Pictures with circuit source files
▼▼▼
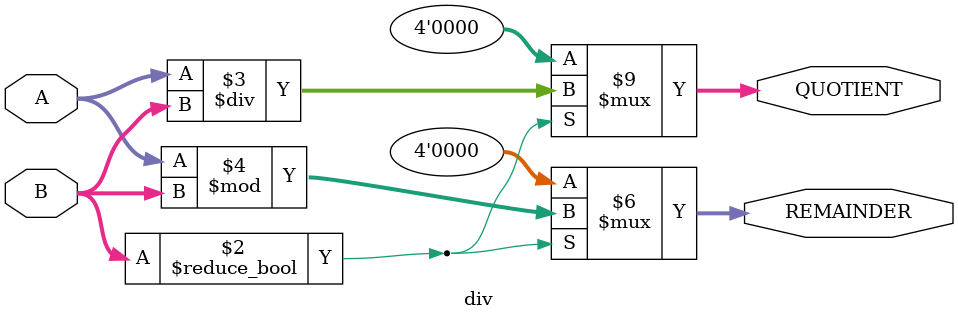
<source format=v>
module div (
    input  [3:0] A, B,      
    output reg [3:0] QUOTIENT,
    output reg [3:0] REMAINDER
);
    always @(*) begin
        if (B != 0) begin
            QUOTIENT  = A / B;
            REMAINDER = A % B;
        end else begin
            QUOTIENT  = 4'b0000;
            REMAINDER = 4'b0000; 
        end
    end

endmodule

</source>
▲▲▲
§ **Task to carry out**:
For each line in the data that holds the word "QUOTIENT", copy the line.

§ **The completed task**:
    output reg [3:0] QUOTIENT,
            QUOTIENT  = A / B;
            QUOTIENT  = 4'b0000;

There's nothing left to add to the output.